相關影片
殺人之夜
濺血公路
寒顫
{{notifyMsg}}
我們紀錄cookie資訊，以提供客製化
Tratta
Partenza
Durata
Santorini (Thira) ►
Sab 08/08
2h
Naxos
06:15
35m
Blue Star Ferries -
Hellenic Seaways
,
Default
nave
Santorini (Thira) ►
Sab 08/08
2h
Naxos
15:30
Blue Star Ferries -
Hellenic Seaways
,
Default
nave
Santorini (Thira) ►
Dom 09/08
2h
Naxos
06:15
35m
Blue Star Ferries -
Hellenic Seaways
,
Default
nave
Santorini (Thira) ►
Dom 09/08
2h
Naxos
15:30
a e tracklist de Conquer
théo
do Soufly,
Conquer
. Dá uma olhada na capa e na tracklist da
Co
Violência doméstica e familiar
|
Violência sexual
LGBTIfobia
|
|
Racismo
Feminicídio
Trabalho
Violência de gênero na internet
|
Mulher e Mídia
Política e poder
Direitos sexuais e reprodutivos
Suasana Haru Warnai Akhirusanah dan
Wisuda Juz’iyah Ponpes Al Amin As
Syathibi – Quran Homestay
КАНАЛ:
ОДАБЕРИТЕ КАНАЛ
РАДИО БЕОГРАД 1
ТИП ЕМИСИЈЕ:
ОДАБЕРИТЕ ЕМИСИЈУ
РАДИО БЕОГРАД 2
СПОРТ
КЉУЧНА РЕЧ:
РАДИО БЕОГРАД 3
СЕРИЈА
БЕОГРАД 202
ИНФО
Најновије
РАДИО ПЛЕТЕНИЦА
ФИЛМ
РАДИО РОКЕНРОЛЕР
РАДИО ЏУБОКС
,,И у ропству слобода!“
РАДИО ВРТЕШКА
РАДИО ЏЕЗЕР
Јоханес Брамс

● ● ● ● ● ● ●

**Task to complete**
A single number is required: the count of lines in the listing that contain the string "БЕОГРАД".

**Solved problem**
4